The announcement, issued by the department’s spokesperson on Wednesday, was brief and did not indicate whether a decision was near.

That makes Wednesday’s development primarily important because it confirms that Netanyahu’s request remains active and is still moving through the formal clemency process.

The move follows earlier reporting that more information had been sought on several issues tied to the case.
But the clearest confirmed fact for now is simply that the requested supplementary material was delivered.

Netanyahu’s application has been exceptional from the start. He submitted the request in late November 2025 while his criminal trial was still underway – an extraordinary step in a system where pardons are more commonly associated with convictions, sentences, or clearly defined humanitarian or public-interest circumstances.

Prime Minister Benjamin Netanyahu arrives to the courtroom at the Distrcit court in Tel Aviv, before the start of his testimony in the trial against him, October 28, 2025.
Prime Minister Benjamin Netanyahu arrives to the courtroom at the Distrcit court in Tel Aviv, before the start of his testimony in the trial against him, October 28, 2025. (credit: MIRIAM ALSTER/FLASH90)

Netanyahu's clemency request moves forward

The prime minister is on trial in three corruption cases and faces one bribery charge alongside charges of fraud and breach of trust, all of which he denies.

Under Israel’s clemency framework, the president is the formal authority empowered to grant a pardon, but the request does not pass directly from the applicant to the president.

Rather, the Pardons Department reviews the application, gathers relevant materials and opinions, and prepares its professional position. The minister handling the file then submits a recommendation before the matter reaches the president for a final decision.

That process has taken on unusual visibility in Netanyahu’s case because of both the timing of the request and the identity of the applicant.

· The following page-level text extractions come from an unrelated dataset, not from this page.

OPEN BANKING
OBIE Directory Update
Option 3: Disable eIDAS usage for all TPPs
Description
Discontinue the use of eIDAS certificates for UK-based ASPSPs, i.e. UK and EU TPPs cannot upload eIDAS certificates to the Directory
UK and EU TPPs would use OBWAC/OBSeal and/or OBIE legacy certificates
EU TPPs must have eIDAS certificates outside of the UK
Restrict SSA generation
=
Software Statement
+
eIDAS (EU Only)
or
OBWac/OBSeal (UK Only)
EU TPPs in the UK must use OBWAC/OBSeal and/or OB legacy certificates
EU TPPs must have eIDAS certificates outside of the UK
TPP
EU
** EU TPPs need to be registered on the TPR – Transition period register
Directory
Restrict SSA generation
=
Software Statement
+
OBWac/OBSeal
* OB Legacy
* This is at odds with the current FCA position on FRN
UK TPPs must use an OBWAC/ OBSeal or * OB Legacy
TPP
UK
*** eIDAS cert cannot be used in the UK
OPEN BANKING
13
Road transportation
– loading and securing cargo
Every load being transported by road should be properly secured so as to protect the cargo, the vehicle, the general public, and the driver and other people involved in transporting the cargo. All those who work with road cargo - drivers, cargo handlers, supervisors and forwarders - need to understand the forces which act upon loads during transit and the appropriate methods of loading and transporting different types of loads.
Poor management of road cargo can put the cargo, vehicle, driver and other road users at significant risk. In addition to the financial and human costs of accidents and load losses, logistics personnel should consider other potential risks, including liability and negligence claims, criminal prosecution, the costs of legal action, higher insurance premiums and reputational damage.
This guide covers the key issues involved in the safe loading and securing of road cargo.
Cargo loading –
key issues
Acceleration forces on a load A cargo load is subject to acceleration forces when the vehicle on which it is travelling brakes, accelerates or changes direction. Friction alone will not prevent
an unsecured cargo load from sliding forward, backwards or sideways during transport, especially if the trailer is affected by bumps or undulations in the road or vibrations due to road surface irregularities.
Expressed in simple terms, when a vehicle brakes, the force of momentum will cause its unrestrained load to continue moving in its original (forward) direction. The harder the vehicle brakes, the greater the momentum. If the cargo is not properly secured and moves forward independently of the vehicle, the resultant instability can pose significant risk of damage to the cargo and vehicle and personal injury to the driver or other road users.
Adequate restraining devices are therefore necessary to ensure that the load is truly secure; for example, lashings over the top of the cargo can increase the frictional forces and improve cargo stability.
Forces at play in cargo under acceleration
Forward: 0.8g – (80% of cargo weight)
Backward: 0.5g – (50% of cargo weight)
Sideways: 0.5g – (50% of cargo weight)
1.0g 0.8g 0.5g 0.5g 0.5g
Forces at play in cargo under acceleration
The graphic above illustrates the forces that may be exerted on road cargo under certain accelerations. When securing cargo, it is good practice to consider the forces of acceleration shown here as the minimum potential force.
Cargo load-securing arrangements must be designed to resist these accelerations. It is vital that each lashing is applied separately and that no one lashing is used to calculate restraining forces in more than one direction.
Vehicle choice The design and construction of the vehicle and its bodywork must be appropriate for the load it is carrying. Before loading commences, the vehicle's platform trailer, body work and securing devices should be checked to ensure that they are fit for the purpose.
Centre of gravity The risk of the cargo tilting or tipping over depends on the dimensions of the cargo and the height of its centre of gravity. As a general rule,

Part of the broader drama has been the question of who, within the government, would handle the file. Justice Minister Yariv Levin transferred responsibility for the matter to Heritage Minister Amichai Eliyahu, and Eliyahu later submitted his opinion as part of the material forwarded in the case.

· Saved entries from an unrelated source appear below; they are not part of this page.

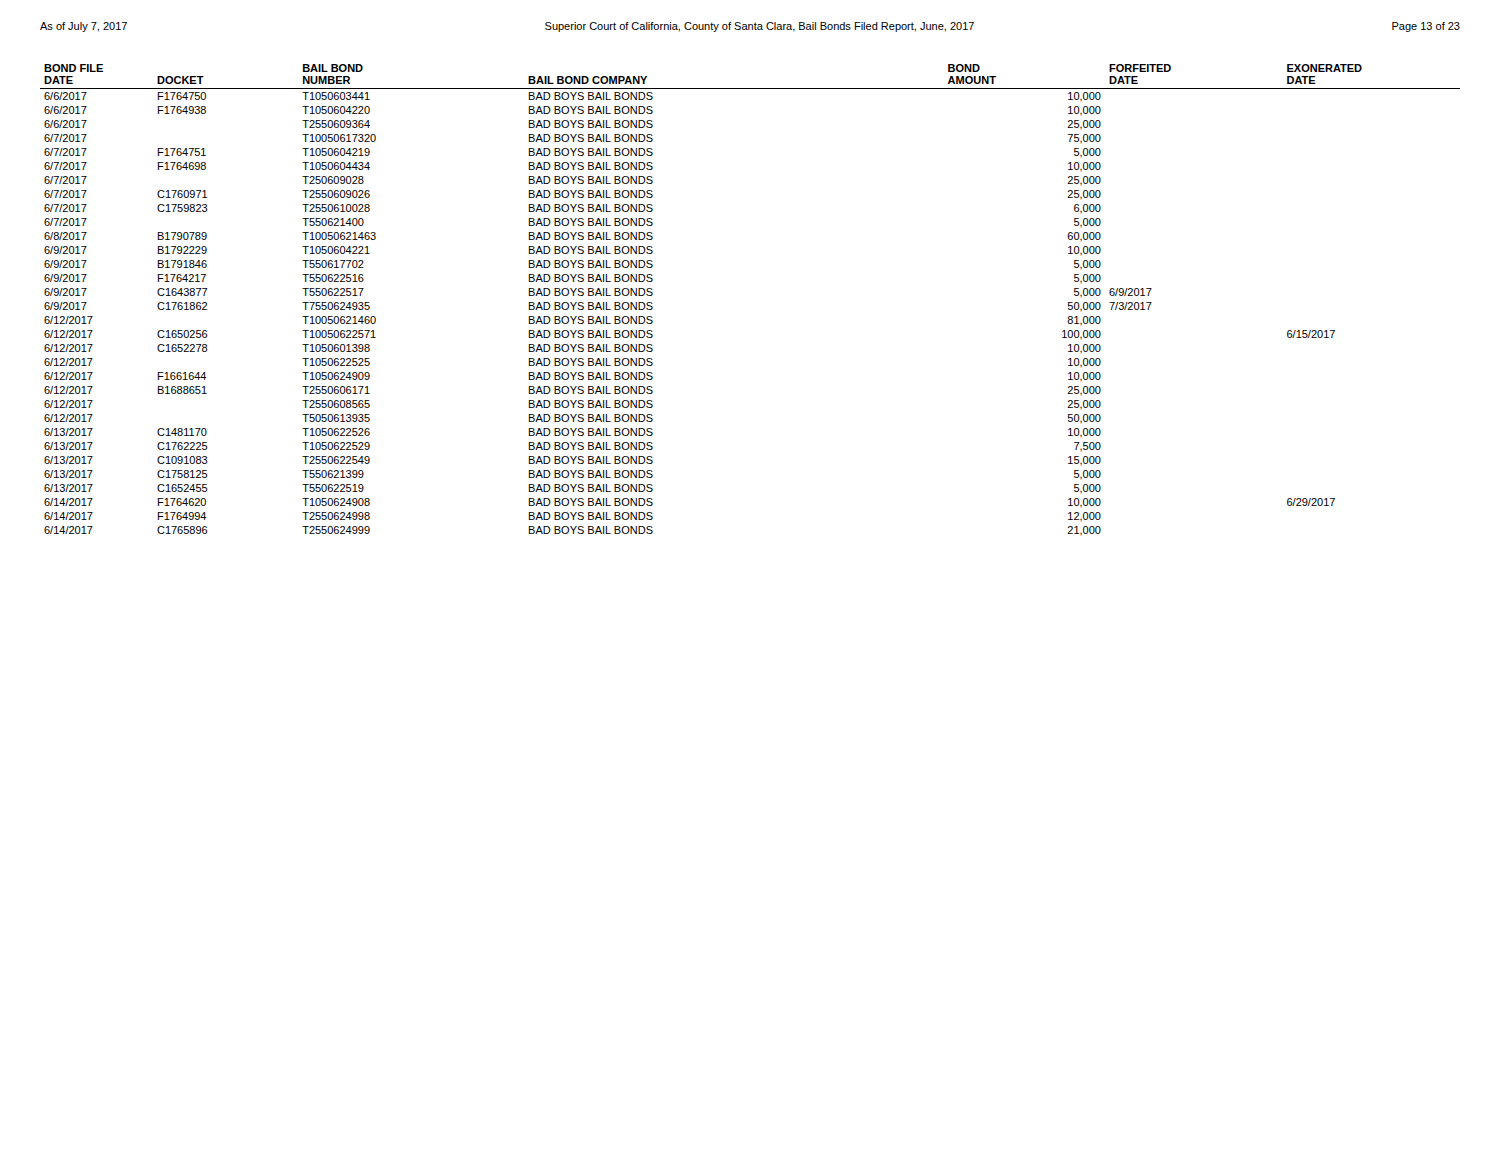As of July 7, 2017
Superior Court of California, County of Santa Clara, Bail Bonds Filed Report, June, 2017
Page 13 of 23
| BOND FILE DATE | DOCKET | BAIL BOND NUMBER | BAIL BOND COMPANY | BOND AMOUNT | FORFEITED DATE | EXONERATED DATE |
| --- | --- | --- | --- | --- | --- | --- |
| 6/6/2017 | F1764750 | T1050603441 | BAD BOYS BAIL BONDS | 10,000 | | |
| 6/6/2017 | F1764938 | T1050604220 | BAD BOYS BAIL BONDS | 10,000 | | |
| 6/6/2017 | | T2550609364 | BAD BOYS BAIL BONDS | 25,000 | | |
| 6/7/2017 | | T10050617320 | BAD BOYS BAIL BONDS | 75,000 | | |
| 6/7/2017 | F1764751 | T1050604219 | BAD BOYS BAIL BONDS | 5,000 | | |
| 6/7/2017 | F1764698 | T1050604434 | BAD BOYS BAIL BONDS | 10,000 | | |
| 6/7/2017 | | T250609028 | BAD BOYS BAIL BONDS | 25,000 | | |
| 6/7/2017 | C1760971 | T2550609026 | BAD BOYS BAIL BONDS | 25,000 | | |
| 6/7/2017 | C1759823 | T2550610028 | BAD BOYS BAIL BONDS | 6,000 | | |
| 6/7/2017 | | T550621400 | BAD BOYS BAIL BONDS | 5,000 | | |
| 6/8/2017 | B1790789 | T10050621463 | BAD BOYS BAIL BONDS | 60,000 | | |
| 6/9/2017 | B1792229 | T1050604221 | BAD BOYS BAIL BONDS | 10,000 | | |
| 6/9/2017 | B1791846 | T550617702 | BAD BOYS BAIL BONDS | 5,000 | | |
| 6/9/2017 | F1764217 | T550622516 | BAD BOYS BAIL BONDS | 5,000 | | |
| 6/9/2017 | C1643877 | T550622517 | BAD BOYS BAIL BONDS | 5,000 | 6/9/2017 | |
| 6/9/2017 | C1761862 | T7550624935 | BAD BOYS BAIL BONDS | 50,000 | 7/3/2017 | |
| 6/12/2017 | | T10050621460 | BAD BOYS BAIL BONDS | 81,000 | | |
| 6/12/2017 | C1650256 | T10050622571 | BAD BOYS BAIL BONDS | 100,000 | | 6/15/2017 |
| 6/12/2017 | C1652278 | T1050601398 | BAD BOYS BAIL BONDS | 10,000 | | |
| 6/12/2017 | | T1050622525 | BAD BOYS BAIL BONDS | 10,000 | | |
| 6/12/2017 | F1661644 | T1050624909 | BAD BOYS BAIL BONDS | 10,000 | | |
| 6/12/2017 | B1688651 | T2550606171 | BAD BOYS BAIL BONDS | 25,000 | | |
| 6/12/2017 | | T2550608565 | BAD BOYS BAIL BONDS | 25,000 | | |
| 6/12/2017 | | T5050613935 | BAD BOYS BAIL BONDS | 50,000 | | |
| 6/13/2017 | C1481170 | T1050622526 | BAD BOYS BAIL BONDS | 10,000 | | |
| 6/13/2017 | C1762225 | T1050622529 | BAD BOYS BAIL BONDS | 7,500 | | |
| 6/13/2017 | C1091083 | T2550622549 | BAD BOYS BAIL BONDS | 15,000 | | |
| 6/13/2017 | C1758125 | T550621399 | BAD BOYS BAIL BONDS | 5,000 | | |
| 6/13/2017 | C1652455 | T550622519 | BAD BOYS BAIL BONDS | 5,000 | | |
| 6/14/2017 | F1764620 | T1050624908 | BAD BOYS BAIL BONDS | 10,000 | | 6/29/2017 |
| 6/14/2017 | F1764994 | T2550624998 | BAD BOYS BAIL BONDS | 12,000 | | |
| 6/14/2017 | C1765896 | T2550624999 | BAD BOYS BAIL BONDS | 21,000 | | |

Local media sources have also reported that the heritage minister backed the idea of a pardon, framing it as justified on public-interest grounds despite the unusual legal posture of the request.

The legal sensitivity lies in what such a pardon would actually mean. Because Netanyahu’s trial is ongoing, clemency here would not be the familiar end-stage use of presidential mercy after a case has run its course.

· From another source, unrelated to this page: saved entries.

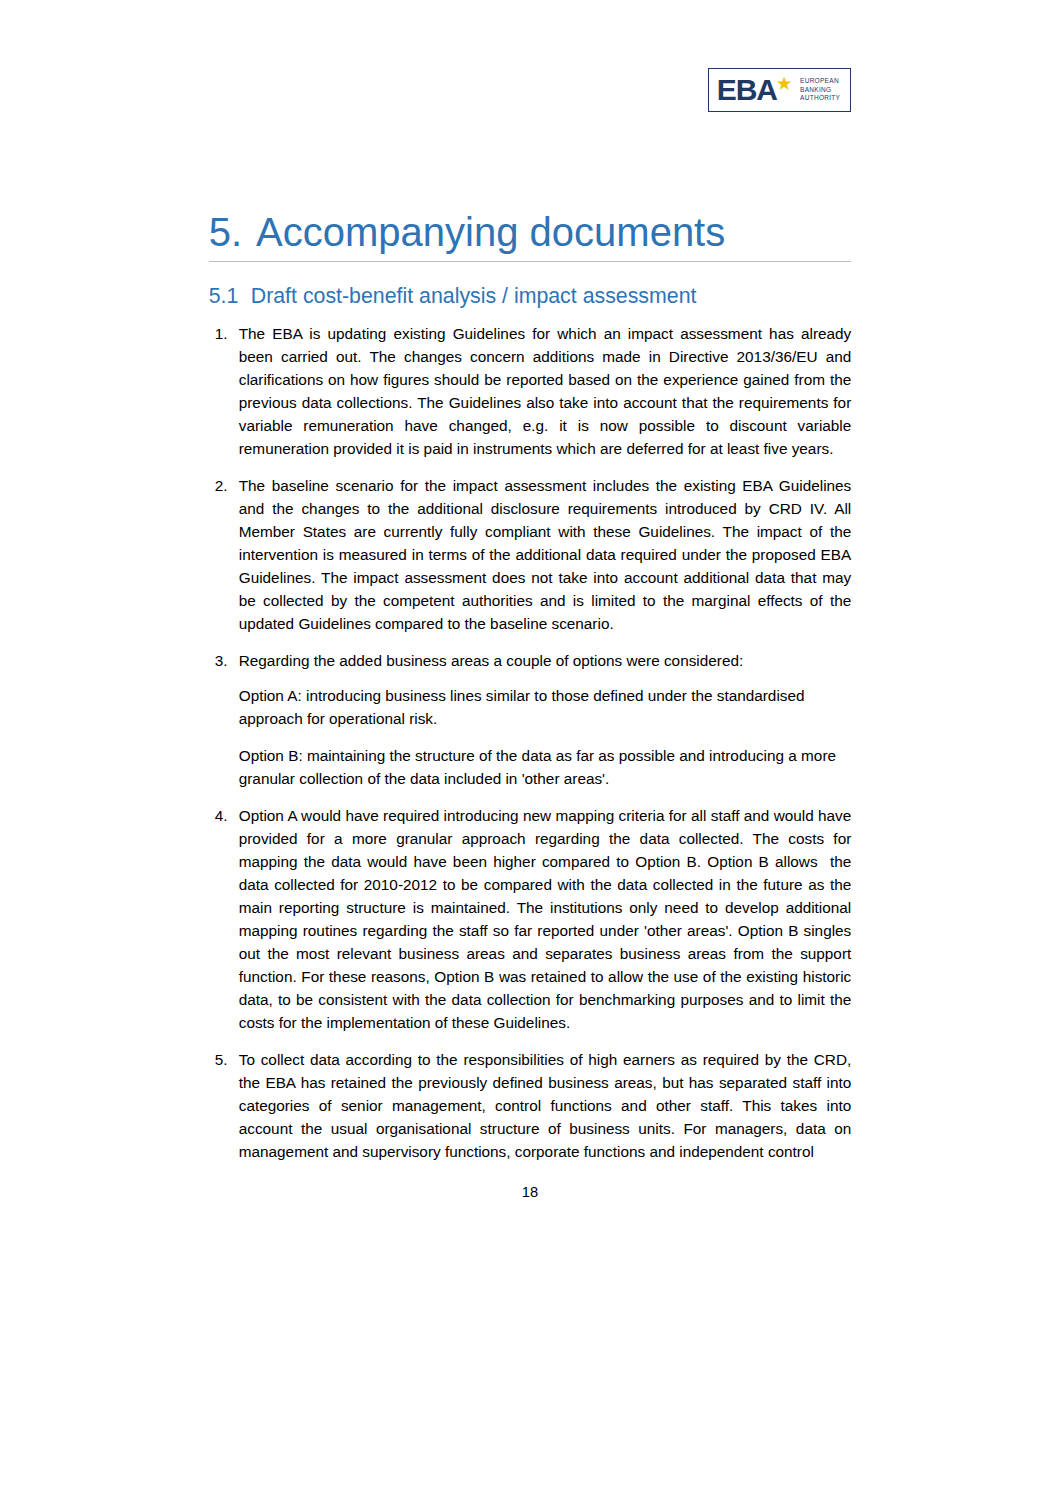EBA★
European
Banking
Authority
5. Accompanying documents
5.1 Draft cost-benefit analysis / impact assessment
The EBA is updating existing Guidelines for which an impact assessment has already been carried out. The changes concern additions made in Directive 2013/36/EU and clarifications on how figures should be reported based on the experience gained from the previous data collections. The Guidelines also take into account that the requirements for variable remuneration have changed, e.g. it is now possible to discount variable remuneration provided it is paid in instruments which are deferred for at least five years.
The baseline scenario for the impact assessment includes the existing EBA Guidelines and the changes to the additional disclosure requirements introduced by CRD IV. All Member States are currently fully compliant with these Guidelines. The impact of the intervention is measured in terms of the additional data required under the proposed EBA Guidelines. The impact assessment does not take into account additional data that may be collected by the competent authorities and is limited to the marginal effects of the updated Guidelines compared to the baseline scenario.
Regarding the added business areas a couple of options were considered:
Option A: introducing business lines similar to those defined under the standardised approach for operational risk.
Option B: maintaining the structure of the data as far as possible and introducing a more granular collection of the data included in 'other areas'.
Option A would have required introducing new mapping criteria for all staff and would have provided for a more granular approach regarding the data collected. The costs for mapping the data would have been higher compared to Option B. Option B allows the data collected for 2010-2012 to be compared with the data collected in the future as the main reporting structure is maintained. The institutions only need to develop additional mapping routines regarding the staff so far reported under 'other areas'. Option B singles out the most relevant business areas and separates business areas from the support function. For these reasons, Option B was retained to allow the use of the existing historic data, to be consistent with the data collection for benchmarking purposes and to limit the costs for the implementation of these Guidelines.
To collect data according to the responsibilities of high earners as required by the CRD, the EBA has retained the previously defined business areas, but has separated staff into categories of senior management, control functions and other staff. This takes into account the usual organisational structure of business units. For managers, data on management and supervisory functions, corporate functions and independent control
18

It would instead amount to presidential intervention in a proceeding that has not yet concluded, which is why the question of precedent has loomed so large in the case’s coverage.

According to reports, supplementary information was sought on prior instances involving the exercise of pardon powers before the end of criminal proceedings, but that remains part of the reported background rather than a publicly detailed legal ruling.

That broader legal uncertainty has fed sharply different narratives around the request. Supporters have presented a pardon as a national-interest measure that could end years of political and institutional strain.

Critics have argued that granting clemency before verdict – and without the usual markers associated with pardon practice, such as the conclusion of proceedings or acceptance of responsibility – would place enormous pressure on the principle that criminal cases must be allowed to run their course.

The case has also unfolded against a highly political backdrop. US President Donald Trump has repeatedly and publicly urged that Netanyahu be pardoned.

Just last month, Trump said again that Netanyahu should not be distracted by anything other than the war with Iran and called for clemency to be granted immediately.

The US president has been pressing the issue for months, turning what might otherwise have remained a domestic legal matter into one with a pronounced international and diplomatic dimension.

Simultaneously, coalition allies have continued to push the notion from within Israel’s political system. That support has helped keep the pardon request in the public eye even as the legal process itself has remained largely opaque.
In practical terms, Wednesday’s update does not reveal an outcome, a timetable, or a recommendation.

What it does disclose is that more material was requested and supplied, and that one of the most politically charged clemency proceedings in recent Israeli history is still inching forward through formal channels.